沖縄のアメリカ軍施設の建設をめぐる反対運動をテーマにした番組で名誉を傷つけられたとして市民団体の代表が番組の制作会社などを訴えた裁判で、東京地方裁判所は事実とは異なる内容だったと認め、制作会社に550万円の賠償とホームページへの謝罪文の掲載を命じました。

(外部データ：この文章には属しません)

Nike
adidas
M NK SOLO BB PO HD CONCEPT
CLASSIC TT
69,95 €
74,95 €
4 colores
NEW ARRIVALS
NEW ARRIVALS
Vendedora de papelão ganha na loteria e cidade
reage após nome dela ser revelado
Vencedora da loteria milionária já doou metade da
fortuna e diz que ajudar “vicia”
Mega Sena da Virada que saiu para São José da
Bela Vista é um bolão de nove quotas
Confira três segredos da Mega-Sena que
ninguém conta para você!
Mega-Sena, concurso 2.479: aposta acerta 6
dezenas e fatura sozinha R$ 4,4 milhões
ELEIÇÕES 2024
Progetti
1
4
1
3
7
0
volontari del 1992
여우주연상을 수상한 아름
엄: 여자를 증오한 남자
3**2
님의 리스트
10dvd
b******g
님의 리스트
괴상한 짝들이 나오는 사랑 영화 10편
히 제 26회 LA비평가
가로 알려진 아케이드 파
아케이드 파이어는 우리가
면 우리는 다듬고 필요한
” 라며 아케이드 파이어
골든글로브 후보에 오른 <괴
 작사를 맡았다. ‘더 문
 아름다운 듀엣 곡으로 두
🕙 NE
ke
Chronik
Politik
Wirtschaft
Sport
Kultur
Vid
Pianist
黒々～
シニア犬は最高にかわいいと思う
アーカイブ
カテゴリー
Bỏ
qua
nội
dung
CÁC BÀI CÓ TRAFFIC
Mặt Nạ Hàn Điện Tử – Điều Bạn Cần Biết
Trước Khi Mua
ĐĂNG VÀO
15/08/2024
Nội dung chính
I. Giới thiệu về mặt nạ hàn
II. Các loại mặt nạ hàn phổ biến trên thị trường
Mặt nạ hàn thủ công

裁判で争われたのは、番組制作会社のDHCテレビジョンが制作し、平成29年1月に東京メトロポリタンテレビジョン=TOKYO MXで放送された番組「ニュース女子」です。

沖縄のアメリカ軍北部訓練場のヘリコプター発着場の建設に反対する人たちを取り上げた内容をめぐって市民団体の共同代表を務める辛淑玉さんが名誉を傷つけられたとして制作会社と司会を務めた男性を訴えていました。

1日の判決で、東京地方裁判所の大嶋洋志裁判長は「辛さんが暴力的な反対運動をあおっているかのように取り上げているが、そのような事実は認められない。裏付け取材もしておらず、名誉を傷つけた」と指摘して、制作会社に550万円の賠償と放送した動画を掲載しているホームページに謝罪文を載せるよう命じました。

一方、司会者については制作や編集に関わっていなかったとして訴えを退けました。

この番組をめぐっては、放送した「TOKYO MX」に対し、BPO=「放送倫理・番組向上機構」の放送人権委員会が人権侵害が認められるとして、再発防止に努めるよう勧告しています。

原告の辛さん「画期的な判決 勇気もらえた」

原告の辛淑玉さんは「画期的な判決だ。番組に問題があったことを明確に示してもらえて、勇気をもらえた」と話していました。

弁護団によりますと、訴えが退けられた部分については控訴する方針だということです。

DHCテレビジョン山田社長「不当判決 控訴することになる」

一方、DHCテレビジョンは1日、インターネットで配信した番組で判決についてとりあげ、この中で山田晃社長が「賠償と謝罪文の掲載を命じられた点については不当判決だと思っている。控訴することになると思う」と話していました。